• Exercise
Summarize the extract on laboratory quality control and the beta thalassemia workup in two sentences.

To check on laboratory tests for any errors or deviation from the normal requires monitoring; one such method of monitoring is the use of the Levey Jennings chart. This uses controls or averages of the results presented graphically. A single-day error or trend can be identified over time, and corrective action can be taken. Additionally, laboratories should also participate in appropriate proficiency testing programs to achieve lab quality assurance.
Enhancing Healthcare Team Outcomes
It is of paramount importance that the clinician understands a detailed workup of a suspected beta thalassemia patient. Every step in diagnosis requires communication, coordination, and responsibility by the staff involved, whether it is storage, processing, or reporting. Regular updates about diagnostic criteria and laboratory techniques must be performed. All the staff members must be aware of the safety precautions required in the lab.

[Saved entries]

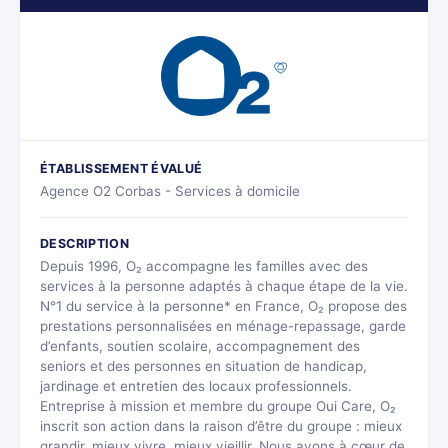
ÉTABLISSEMENT ÉVALUÉ
Agence O2 Corbas - Services à domicile
DESCRIPTION
Depuis 1996, O₂ accompagne les familles avec des
services à la personne adaptés à chaque étape de la vie.
N°1 du service à la personne* en France, O₂ propose des
prestations personnalisées en ménage-repassage, garde
d’enfants, soutien scolaire, accompagnement des
seniors et des personnes en situation de handicap,
jardinage et entretien des locaux professionnels.
Entreprise à mission et membre du groupe Oui Care, O₂
inscrit son action dans la raison d’être du groupe : mieux
grandir, mieux vivre, mieux vieillir. Nous avons à cœur de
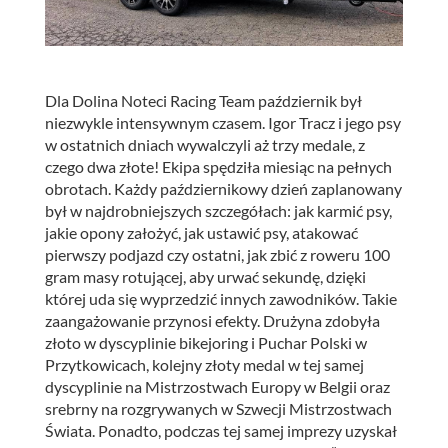
Dla Dolina Noteci Racing Team październik był
niezwykle intensywnym czasem. Igor Tracz i jego psy
w ostatnich dniach wywalczyli aż trzy medale, z
czego dwa złote! Ekipa spędziła miesiąc na pełnych
obrotach.
Każdy październikowy dzień zaplanowany
był w najdrobniejszych szczegółach: jak karmić psy,
jakie opony założyć, jak ustawić psy, atakować
pierwszy podjazd czy ostatni, jak zbić z roweru 100
gram masy rotującej, aby urwać sekundę, dzięki
której uda się wyprzedzić innych zawodników. Takie
zaangażowanie przynosi efekty. Drużyna zdobyła
złoto w dyscyplinie bikejoring i Puchar Polski w
Przytkowicach, kolejny złoty medal w tej samej
dyscyplinie na Mistrzostwach Europy w Belgii oraz
srebrny na rozgrywanych w Szwecji Mistrzostwach
Świata. Ponadto, podczas tej samej imprezy uzyskał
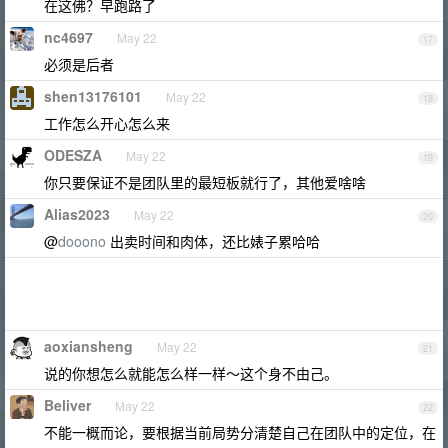
在这佛？早跑路了
nc4697
May 22
17
必须是后者
shen13176101
May 22
18
工作怎么开心怎么来
ODESZA
May 22
19
你只要保证不是团队里的最短板就行了，其他爱啥啥
Alias2023
May 22
20
@
dooono
出卖时间和肉体，还比婊子累哈哈
aoxiansheng
May 22
21
说的你想怎么就能怎么样一样～这个身不由己。
Beliver
May 22
22
不能一概而论，要根据当前局势分清楚自己在团队中的定位，在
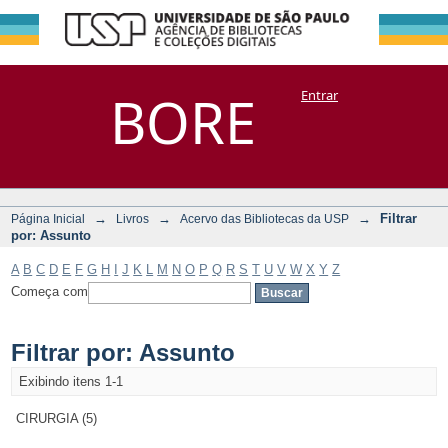
Filtrar por:
Repositório
BORE
Entrar
DSpace/Manakin + Corisco
Assunto
→
→
→
Filtrar
Página Inicial
Livros
Acervo das Bibliotecas da USP
por: Assunto
A
B
C
D
E
F
G
H
I
J
K
L
M
N
O
P
Q
R
S
T
U
V
W
X
Y
Z
Começa com
Filtrar por: Assunto
Exibindo itens 1-1
CIRURGIA (5)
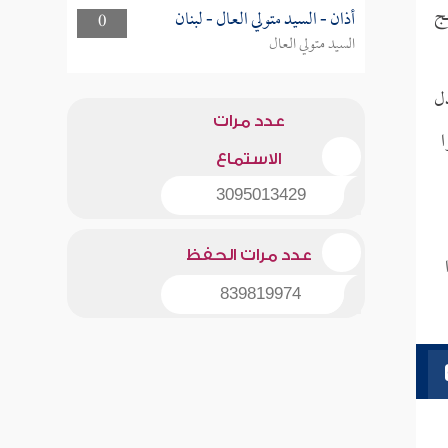
حج
أذان - السيد متولي العال - لبنان
0
السيد متولي العال
دل
عدد مرات
ا
الاستماع
3095013429
عدد مرات الحفظ
839819974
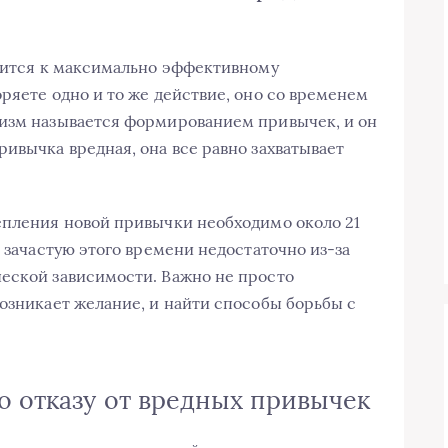
емится к максимально эффективному
ряете одно и то же действие, оно со временем
низм называется формированием привычек, и он
ивычка вредная, она все равно захватывает
епления новой привычки необходимо около 21
, зачастую этого времени недостаточно из-за
еской зависимости. Важно не просто
возникает желание, и найти способы борьбы с
о отказу от вредных привычек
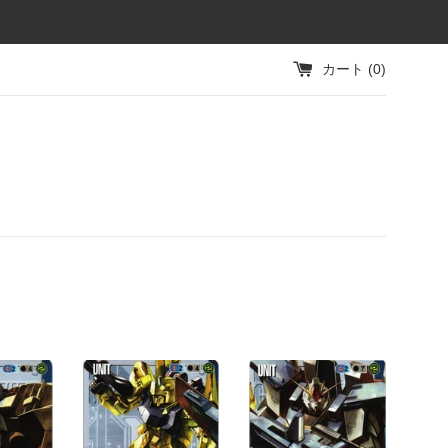
カート (
0
)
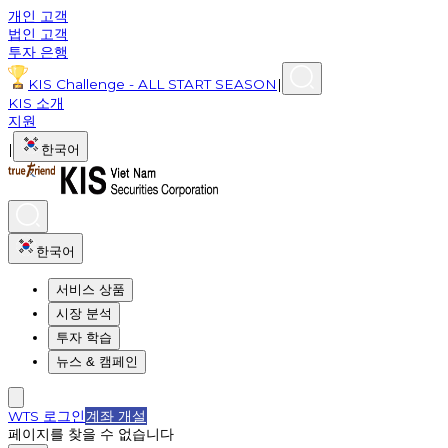
개인 고객
법인 고객
투자 은행
KIS Challenge - ALL START SEASON
|
KIS 소개
지원
|
한국어
한국어
서비스 상품
시장 분석
투자 학습
뉴스 & 캠페인
WTS 로그인
계좌 개설
페이지를 찾을 수 없습니다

• Response area
Laboratory tests must be monitored for errors or deviations, for instance with a Levey Jennings chart that graphs controls or averages so that single-day errors or trends can be spotted and corrected, and labs should also take part in proficiency testing programs for quality assurance. Working up a suspected beta thalassemia patient requires the clinician to understand the detailed workup, staff communication, coordination, and responsibility at every step, regular updates on diagnostic criteria and laboratory techniques, and awareness of lab safety precautions.